Il y a une génération, un millier de tortues luths venaient déposer leurs œufs au sein de l’estuaire du Maroni, dans l’ouest de la Guyane. Aujourd’hui, seules dix à vingt femelles fréquentent ce qui était le plus important site de ponte au monde de cette espèce. En vingt ans, la population du plus grand reptile marin a décliné de 95 %. Un effondrement spectaculaire, qui s’explique en grande partie par les prises accidentelles liées à la pêche illégale. Mais d’autres pressions, liées au réchauffement climatique, pèsent sur ces animaux. « Le nombre de mâles et de femelles à naître est fixé par la température du sable, explique Laurent Kelle, le responsable du bureau Guyane du Fonds mondial pour la nature (WWF). Plus la température augmente, plus il y aura de femelles, et l’ensemble de la population risque d’être déséquilibré. Et l’érosion côtière s’accroît. »
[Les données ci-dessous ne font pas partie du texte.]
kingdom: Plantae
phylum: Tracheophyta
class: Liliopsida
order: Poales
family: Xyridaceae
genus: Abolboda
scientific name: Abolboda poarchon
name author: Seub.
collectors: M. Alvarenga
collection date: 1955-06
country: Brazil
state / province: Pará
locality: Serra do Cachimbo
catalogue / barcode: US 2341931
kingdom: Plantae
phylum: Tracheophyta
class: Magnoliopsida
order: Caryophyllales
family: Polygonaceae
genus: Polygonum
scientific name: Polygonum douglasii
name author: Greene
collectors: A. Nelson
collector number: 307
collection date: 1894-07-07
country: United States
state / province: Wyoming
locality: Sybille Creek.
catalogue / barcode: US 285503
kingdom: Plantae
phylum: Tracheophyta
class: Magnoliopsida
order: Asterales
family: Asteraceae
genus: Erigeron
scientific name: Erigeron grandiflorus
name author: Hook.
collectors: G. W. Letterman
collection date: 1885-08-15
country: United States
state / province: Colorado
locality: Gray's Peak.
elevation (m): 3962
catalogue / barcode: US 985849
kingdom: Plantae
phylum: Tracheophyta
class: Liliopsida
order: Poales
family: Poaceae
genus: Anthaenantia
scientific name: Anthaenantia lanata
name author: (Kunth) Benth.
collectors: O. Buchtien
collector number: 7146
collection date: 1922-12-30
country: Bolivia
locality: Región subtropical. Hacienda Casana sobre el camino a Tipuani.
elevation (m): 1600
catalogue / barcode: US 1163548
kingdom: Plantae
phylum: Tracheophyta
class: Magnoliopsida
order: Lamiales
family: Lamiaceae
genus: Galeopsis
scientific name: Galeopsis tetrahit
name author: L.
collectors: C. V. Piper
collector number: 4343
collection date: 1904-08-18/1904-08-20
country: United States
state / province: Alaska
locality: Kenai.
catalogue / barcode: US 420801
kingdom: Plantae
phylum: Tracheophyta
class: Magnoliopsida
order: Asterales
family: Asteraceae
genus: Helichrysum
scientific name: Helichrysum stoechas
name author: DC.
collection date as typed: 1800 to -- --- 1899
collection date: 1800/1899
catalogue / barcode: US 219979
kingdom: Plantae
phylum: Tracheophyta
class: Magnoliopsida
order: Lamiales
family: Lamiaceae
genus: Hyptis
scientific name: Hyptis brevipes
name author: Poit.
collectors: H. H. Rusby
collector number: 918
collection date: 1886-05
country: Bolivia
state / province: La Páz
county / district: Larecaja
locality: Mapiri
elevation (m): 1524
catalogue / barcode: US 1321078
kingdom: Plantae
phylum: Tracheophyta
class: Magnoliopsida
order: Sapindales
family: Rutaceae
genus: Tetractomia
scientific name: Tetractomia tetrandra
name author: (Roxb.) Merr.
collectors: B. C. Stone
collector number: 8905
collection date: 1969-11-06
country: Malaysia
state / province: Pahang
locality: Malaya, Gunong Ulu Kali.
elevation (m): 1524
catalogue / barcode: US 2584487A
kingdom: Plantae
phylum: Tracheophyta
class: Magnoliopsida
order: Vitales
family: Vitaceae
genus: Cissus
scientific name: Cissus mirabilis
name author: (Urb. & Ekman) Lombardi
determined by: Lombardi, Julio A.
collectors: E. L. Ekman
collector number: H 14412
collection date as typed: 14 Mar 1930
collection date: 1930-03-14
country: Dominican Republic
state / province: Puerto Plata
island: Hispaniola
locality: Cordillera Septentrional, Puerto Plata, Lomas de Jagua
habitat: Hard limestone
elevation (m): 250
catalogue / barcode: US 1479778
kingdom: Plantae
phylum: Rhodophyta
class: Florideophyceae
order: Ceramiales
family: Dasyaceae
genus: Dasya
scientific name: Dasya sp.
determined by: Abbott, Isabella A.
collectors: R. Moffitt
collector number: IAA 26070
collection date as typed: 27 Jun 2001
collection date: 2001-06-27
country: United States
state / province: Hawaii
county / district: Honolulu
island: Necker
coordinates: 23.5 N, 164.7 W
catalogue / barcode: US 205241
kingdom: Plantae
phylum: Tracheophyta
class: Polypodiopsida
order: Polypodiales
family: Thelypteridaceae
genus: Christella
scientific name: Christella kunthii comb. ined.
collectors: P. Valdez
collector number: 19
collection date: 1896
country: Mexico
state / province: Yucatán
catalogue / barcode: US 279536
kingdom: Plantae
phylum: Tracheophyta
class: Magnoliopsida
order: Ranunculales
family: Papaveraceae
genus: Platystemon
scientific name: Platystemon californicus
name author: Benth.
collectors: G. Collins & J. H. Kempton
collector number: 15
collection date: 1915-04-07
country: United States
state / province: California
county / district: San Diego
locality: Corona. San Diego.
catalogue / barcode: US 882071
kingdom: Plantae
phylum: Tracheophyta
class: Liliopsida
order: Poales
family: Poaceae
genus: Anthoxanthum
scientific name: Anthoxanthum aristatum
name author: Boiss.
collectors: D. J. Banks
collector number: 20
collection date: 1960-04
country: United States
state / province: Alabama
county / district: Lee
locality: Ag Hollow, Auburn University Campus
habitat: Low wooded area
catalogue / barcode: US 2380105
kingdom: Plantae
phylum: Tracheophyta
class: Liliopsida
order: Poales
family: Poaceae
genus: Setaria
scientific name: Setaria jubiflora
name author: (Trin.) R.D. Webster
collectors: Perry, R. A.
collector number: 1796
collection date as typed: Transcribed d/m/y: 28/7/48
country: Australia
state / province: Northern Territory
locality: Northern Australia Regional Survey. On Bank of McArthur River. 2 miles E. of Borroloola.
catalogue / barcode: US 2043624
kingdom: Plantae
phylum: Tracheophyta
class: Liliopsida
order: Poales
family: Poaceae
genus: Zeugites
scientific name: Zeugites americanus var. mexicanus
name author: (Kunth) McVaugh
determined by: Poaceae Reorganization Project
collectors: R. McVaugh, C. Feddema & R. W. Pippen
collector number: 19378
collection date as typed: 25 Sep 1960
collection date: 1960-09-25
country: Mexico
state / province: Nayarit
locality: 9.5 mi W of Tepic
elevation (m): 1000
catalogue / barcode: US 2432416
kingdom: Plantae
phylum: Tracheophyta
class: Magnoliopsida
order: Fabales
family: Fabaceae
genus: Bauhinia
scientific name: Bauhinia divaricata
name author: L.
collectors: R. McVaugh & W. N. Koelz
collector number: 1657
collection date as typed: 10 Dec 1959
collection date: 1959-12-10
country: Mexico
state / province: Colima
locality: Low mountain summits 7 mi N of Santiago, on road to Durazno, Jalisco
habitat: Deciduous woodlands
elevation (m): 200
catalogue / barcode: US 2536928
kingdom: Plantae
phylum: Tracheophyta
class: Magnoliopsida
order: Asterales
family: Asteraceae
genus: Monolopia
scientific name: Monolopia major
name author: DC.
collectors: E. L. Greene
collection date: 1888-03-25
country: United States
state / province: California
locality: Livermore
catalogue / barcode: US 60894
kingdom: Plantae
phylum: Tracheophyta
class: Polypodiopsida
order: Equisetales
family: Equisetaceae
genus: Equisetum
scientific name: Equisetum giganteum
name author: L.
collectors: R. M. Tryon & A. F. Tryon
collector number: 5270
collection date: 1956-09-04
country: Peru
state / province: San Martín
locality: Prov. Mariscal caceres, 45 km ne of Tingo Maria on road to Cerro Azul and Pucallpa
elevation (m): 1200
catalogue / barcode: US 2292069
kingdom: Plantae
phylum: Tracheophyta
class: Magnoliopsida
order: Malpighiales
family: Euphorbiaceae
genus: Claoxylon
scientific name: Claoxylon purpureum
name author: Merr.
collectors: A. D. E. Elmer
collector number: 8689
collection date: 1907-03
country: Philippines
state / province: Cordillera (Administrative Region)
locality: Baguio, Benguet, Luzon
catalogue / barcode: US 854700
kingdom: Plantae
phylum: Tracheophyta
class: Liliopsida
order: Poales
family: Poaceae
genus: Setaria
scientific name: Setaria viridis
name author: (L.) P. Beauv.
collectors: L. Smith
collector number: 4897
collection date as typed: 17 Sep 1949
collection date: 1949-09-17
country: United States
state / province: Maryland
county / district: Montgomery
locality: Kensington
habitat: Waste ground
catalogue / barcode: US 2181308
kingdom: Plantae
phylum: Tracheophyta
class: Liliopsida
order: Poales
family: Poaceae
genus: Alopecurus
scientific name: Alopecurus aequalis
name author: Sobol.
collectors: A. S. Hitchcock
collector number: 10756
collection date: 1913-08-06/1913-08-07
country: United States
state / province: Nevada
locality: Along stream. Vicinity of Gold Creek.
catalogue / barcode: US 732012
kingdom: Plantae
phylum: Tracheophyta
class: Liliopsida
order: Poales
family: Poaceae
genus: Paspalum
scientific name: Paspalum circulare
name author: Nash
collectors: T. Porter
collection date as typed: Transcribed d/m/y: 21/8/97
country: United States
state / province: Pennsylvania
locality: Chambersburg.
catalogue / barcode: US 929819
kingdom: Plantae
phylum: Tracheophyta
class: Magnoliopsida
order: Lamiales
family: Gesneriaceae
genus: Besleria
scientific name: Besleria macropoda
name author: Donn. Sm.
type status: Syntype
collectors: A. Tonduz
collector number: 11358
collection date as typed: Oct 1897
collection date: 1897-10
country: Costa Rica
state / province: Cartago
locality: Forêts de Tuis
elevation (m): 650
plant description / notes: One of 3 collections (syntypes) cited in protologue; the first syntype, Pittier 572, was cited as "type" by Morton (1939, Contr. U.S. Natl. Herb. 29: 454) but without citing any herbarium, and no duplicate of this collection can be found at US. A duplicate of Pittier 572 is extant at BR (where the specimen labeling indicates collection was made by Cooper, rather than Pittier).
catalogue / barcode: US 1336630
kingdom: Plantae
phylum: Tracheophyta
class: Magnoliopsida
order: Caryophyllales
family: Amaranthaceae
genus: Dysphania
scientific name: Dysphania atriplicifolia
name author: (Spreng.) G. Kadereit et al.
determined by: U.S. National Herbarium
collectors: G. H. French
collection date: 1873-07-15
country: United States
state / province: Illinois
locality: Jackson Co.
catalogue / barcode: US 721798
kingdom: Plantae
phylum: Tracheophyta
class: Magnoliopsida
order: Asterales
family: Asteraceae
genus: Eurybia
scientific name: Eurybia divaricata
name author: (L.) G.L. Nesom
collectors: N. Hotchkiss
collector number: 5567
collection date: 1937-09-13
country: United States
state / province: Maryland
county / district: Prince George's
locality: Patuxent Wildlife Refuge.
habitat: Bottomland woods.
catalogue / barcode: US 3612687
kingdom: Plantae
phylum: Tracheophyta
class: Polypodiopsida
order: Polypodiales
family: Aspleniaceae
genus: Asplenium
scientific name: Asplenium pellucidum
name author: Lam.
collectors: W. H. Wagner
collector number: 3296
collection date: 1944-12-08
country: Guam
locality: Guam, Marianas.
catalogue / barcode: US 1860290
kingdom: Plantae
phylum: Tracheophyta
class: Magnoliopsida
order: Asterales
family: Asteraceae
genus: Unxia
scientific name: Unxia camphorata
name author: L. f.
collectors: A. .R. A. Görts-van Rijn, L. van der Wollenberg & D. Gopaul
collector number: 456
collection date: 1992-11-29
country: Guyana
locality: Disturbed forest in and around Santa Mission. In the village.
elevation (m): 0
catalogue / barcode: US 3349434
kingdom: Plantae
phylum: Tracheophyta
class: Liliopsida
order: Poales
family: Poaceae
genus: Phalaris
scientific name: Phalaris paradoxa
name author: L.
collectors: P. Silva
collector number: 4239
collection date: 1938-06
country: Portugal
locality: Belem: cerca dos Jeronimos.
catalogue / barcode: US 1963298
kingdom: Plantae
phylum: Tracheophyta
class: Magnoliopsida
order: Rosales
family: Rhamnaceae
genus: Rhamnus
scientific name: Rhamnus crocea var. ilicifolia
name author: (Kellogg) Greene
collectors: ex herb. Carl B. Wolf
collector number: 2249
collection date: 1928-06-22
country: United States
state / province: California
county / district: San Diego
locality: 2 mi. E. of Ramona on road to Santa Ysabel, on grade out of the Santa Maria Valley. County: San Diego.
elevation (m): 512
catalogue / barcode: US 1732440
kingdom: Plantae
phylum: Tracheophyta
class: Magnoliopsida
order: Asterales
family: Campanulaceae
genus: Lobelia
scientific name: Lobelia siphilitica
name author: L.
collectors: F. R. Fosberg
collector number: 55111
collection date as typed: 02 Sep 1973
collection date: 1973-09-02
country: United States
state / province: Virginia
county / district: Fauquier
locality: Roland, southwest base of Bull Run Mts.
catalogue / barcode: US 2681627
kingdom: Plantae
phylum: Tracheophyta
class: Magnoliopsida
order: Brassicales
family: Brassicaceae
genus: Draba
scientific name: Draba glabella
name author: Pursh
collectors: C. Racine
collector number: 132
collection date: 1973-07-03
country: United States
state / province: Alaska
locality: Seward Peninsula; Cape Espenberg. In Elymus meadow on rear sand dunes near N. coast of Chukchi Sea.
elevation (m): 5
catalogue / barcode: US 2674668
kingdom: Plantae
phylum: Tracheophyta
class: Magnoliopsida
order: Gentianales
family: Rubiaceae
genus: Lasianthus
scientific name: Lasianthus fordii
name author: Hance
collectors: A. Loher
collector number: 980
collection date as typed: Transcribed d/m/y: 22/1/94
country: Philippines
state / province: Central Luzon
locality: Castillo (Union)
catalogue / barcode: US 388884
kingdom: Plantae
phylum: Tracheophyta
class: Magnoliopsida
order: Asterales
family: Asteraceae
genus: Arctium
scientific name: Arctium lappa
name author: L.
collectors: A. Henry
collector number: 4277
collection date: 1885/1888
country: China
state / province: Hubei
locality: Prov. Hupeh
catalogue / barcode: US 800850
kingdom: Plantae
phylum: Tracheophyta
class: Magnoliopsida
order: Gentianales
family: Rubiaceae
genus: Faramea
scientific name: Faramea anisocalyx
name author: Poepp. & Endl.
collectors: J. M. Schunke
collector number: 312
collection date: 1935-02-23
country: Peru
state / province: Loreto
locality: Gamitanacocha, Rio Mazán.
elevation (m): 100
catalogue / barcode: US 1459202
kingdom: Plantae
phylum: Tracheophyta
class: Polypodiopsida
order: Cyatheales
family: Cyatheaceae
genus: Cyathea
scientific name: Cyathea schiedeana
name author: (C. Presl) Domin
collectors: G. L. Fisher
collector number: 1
L’exemple de la tortue luth illustre à quel point le dérèglement climatique devrait devenir un facteur croissant d’érosion de la biodiversité. Un aspect sur lequel le WWF insiste dans l’édition 2022 de son rapport Planète vivante, publié jeudi 13 octobre, qui montre que les populations de vertébrés ont chuté de 69 % en moyenne en moins de cinquante ans. Selon les spécialistes mondiaux de la biodiversité et du climat, qui ont publié un document conjoint en juin 2021, l’impact du dérèglement climatique devrait surpasser les autres principales menaces pesant sur la biodiversité (changement d’usage des terres, surexploitation, pollutions et espèces invasives) au cours du XXIe siècle, à la fois par ses effets directs et par l’intensification de ses interactions avec les autres facteurs de pression.
Prévisions catastrophiques
« Le réchauffement a eu jusqu’ici un effet direct assez mineur sur la perte de biodiversité, estime Michel Loreau, directeur de recherche au CNRS. Mais les prévisions sont catastrophiques : les espèces vont bouger dans tous les sens à mesure que le climat va changer et vont disparaître, parce qu’elles n’auront plus d’endroit où aller. »
Seules quelques extinctions d’espèces ont pour l’instant été clairement attribuées au dérèglement climatique. Le mélomys de Bramble Cay, par exemple, un petit rongeur vivant sur une île entre l’Australie et la Papouasie-Nouvelle-Guinée, n’a pas survécu à la submersion de son habitat. Mais selon Camille Parmesan, directrice de recherche au CNRS et autrice du rapport conjoint de juin 2021 du Groupe d’experts intergouvernemental sur l’évolution du climat (GIEC) et de la Plateforme intergouvernementale scientifique et politique sur la biodiversité et les services écosystémiques (IPBES), le changement climatique est à l’origine de la disparition des populations de plus de mille espèces végétales et animales. L’augmentation des vagues de chaleur et des sécheresses provoque des mortalités massives chez les arbres, les oiseaux, les chauves-souris, les poissons ou les récifs coralliens.